**Work task**:
Copy out, character for character, every line of text in the records below, leaving the pictures out of your answer.

[Stored data entries]

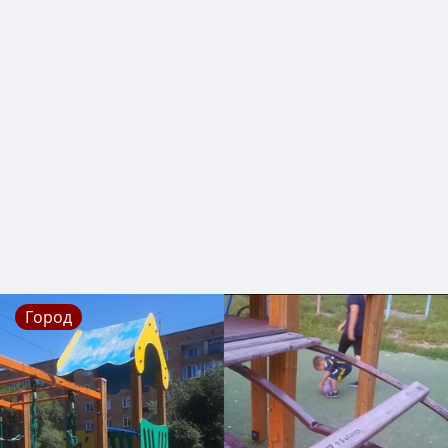
Город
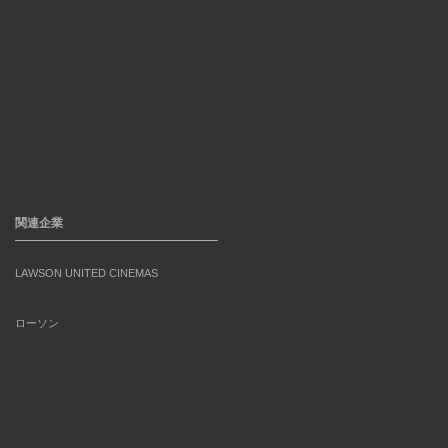
関連企業
LAWSON UNITED CINEMAS
ローソン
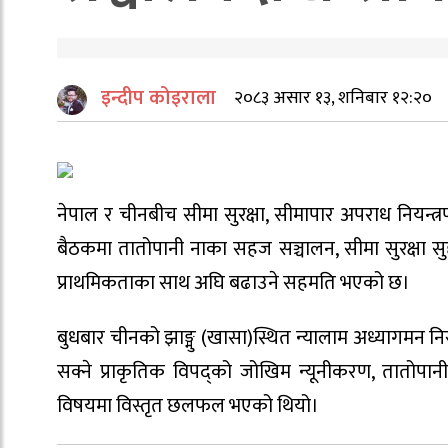
इन्दीप कोइराला
२०८३ असार १३, शनिबार १२:२०
नेपाल र चीनबीच सीमा सुरक्षा, सीमापार अपराध नियन्त्रण
बैठकमा तातोपानी नाका सहज सञ्चालन, सीमा सुरक्षा स
प्राथमिकताका साथ अघि बढाउने सहमति भएको छ।
बुधबार चीनको झाङ्मु (खासा)स्थित न्यालाम अध्यागमन नि
सक्ने प्राकृतिक विपद्को जोखिम न्यूनीकरण, तातोपानी 
विषयमा विस्तृत छलफल भएको थियो।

**Response for this exercise**:
Город
関連企業
LAWSON UNITED CINEMAS
ローソン
इन्दीप कोइराला
२०८३ असार १३, शनिबार १२:२०
नेपाल र चीनबीच सीमा सुरक्षा, सीमापार अपराध नियन्त्रण
बैठकमा तातोपानी नाका सहज सञ्चालन, सीमा सुरक्षा स
प्राथमिकताका साथ अघि बढाउने सहमति भएको छ।
बुधबार चीनको झाङ्मु (खासा)स्थित न्यालाम अध्यागमन नि
सक्ने प्राकृतिक विपद्को जोखिम न्यूनीकरण, तातोपानी 
विषयमा विस्तृत छलफल भएको थियो।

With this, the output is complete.